Von Martin Volkmar: Seit mehr als 16 Jahren arbeitet Joachim Löw für den DFB. Bis 2018 war das eine Erfolgsgeschichte mit dem WM-Titel Nummer 4 nach 24 Jahren Wartezeit als Höhepunkt.

Doch von da an ging es bergab mit dem Tiefpunkt des WM-Debakels 2018. Danach wuchs die Zahl seiner Kritiker, aber es gab auch genug Fans und Experten, die dem Bundestrainer mit Verweis auf die Jahre zuvor Zeit für einen Neuanfang zugestehen wollten.

Knapp zweieinhalb Jahre später ist die Zahl der Fürsprecher rapide gesunken und Löw tut gerade sehr viel dafür, auch noch die letzten Getreuen zu verlieren. Denn unterm Strich ist fast nichts besser geworden in der Nationalmannschaft, gleichzeitig aber zeigt sich der 60-Jährige kritikresistent und realitätsfremd.

Fußballerisch jedenfalls gab es seit dem Debakel in Russland nur wenige Lichtblicke wie den 3:2-Sieg in den Niederlanden, hingegen zahlreiche weitere Rückschläge. Vor allem aber geht von Löw und seiner DFB-Auswahl keine Aufbruchstimmung mehr aus wie einst vor der WM 2006, das Interesse ist auf einen Tiefstand wie zu Rumpelfußball-Zeiten gesunken.

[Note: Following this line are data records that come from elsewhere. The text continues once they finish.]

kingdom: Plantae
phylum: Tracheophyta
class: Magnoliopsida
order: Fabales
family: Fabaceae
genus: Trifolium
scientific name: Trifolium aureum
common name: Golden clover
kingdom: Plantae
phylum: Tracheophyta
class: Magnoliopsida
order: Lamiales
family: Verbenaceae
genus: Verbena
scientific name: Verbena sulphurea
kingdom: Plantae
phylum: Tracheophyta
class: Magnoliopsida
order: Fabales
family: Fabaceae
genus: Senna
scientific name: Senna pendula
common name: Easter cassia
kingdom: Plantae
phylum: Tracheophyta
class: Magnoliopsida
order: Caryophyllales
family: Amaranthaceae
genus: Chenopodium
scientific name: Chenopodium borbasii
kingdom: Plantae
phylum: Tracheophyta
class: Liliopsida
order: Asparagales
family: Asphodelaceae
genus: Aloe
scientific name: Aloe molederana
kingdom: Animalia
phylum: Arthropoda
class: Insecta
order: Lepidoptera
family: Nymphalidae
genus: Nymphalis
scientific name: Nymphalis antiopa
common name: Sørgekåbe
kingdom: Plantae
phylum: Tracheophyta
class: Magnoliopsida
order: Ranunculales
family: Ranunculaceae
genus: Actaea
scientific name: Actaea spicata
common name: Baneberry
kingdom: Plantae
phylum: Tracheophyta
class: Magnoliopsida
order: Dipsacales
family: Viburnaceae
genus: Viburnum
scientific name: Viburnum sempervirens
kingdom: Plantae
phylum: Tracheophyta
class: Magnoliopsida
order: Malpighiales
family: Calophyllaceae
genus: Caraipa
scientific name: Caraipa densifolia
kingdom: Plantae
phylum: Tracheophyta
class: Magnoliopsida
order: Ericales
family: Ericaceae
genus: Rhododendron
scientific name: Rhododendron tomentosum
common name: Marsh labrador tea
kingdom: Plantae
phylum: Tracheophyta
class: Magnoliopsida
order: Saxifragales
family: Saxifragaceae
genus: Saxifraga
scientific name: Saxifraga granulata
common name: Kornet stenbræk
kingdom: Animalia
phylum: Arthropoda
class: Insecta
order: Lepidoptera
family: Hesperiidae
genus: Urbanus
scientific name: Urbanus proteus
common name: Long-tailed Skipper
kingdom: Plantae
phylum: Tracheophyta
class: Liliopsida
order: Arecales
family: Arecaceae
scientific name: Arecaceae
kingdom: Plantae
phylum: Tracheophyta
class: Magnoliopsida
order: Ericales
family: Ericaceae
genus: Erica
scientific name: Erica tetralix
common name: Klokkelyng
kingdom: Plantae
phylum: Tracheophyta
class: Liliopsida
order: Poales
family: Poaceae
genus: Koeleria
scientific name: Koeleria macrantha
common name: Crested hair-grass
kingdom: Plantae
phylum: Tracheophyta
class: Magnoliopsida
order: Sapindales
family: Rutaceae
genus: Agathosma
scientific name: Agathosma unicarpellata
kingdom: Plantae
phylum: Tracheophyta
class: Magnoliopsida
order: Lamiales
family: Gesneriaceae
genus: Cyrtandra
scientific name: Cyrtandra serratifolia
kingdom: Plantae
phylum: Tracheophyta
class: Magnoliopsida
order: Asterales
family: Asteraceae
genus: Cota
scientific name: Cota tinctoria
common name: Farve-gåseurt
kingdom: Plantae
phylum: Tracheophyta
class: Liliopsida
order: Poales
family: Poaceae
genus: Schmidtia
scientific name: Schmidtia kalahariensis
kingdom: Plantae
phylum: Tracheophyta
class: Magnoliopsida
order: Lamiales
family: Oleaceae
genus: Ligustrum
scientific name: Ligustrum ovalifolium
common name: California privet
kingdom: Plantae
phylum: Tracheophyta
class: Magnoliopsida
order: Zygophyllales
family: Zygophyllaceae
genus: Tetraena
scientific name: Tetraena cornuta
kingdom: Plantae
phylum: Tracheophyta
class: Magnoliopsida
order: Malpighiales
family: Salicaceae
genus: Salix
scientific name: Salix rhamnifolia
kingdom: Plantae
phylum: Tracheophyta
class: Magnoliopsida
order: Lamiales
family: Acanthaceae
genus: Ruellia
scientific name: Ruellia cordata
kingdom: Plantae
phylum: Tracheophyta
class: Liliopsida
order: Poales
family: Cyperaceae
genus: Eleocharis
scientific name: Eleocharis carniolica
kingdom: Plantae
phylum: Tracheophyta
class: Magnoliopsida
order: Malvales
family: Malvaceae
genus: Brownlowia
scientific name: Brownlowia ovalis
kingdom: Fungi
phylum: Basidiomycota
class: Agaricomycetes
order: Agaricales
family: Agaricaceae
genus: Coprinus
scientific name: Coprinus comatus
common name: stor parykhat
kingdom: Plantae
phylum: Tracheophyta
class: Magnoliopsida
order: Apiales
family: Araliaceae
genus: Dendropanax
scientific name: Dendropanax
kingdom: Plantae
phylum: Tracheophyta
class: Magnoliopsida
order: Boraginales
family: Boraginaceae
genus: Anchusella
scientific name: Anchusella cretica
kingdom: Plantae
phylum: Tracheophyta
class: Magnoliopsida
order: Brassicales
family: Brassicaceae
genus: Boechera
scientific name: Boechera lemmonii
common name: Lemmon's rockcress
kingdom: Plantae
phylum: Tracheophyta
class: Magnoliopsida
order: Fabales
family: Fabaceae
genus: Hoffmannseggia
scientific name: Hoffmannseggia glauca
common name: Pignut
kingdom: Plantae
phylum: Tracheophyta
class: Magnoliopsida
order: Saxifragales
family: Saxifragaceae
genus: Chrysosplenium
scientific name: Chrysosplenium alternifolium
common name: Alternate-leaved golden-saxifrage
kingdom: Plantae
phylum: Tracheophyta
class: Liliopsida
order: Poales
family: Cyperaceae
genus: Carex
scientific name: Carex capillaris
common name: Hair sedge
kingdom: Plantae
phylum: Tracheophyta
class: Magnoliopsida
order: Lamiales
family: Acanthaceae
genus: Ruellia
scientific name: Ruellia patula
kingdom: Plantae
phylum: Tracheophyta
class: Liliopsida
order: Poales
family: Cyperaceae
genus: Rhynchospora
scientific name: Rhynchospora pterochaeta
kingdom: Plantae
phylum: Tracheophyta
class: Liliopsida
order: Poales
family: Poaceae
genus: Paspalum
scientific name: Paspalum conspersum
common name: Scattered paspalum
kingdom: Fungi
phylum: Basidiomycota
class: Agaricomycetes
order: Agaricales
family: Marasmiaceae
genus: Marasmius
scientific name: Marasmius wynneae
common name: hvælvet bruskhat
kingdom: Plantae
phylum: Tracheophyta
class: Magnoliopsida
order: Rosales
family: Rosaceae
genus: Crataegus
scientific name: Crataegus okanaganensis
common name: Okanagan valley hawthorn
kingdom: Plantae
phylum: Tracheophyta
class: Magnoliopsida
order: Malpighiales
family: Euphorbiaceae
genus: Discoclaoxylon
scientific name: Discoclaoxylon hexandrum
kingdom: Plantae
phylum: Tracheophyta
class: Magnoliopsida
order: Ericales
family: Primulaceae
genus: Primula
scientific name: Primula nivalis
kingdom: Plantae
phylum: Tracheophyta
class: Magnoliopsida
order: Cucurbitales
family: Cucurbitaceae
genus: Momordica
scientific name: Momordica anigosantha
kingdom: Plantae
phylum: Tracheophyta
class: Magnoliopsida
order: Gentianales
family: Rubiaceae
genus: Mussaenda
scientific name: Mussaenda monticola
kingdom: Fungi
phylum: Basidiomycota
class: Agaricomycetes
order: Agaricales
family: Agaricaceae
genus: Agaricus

Das liegt vor allem daran, dass die Mannschaft meist fehlerhaft, uninspiriert sowie beinahe lustlos auftritt und Siege zuletzt in unschöner Regelmäßigkeit in den Schlusssekunden noch herschenkte - selbst das 2:1 gegen die aktuell international zweitklassigen Ukrainer wurde daher zur Zitterpartie.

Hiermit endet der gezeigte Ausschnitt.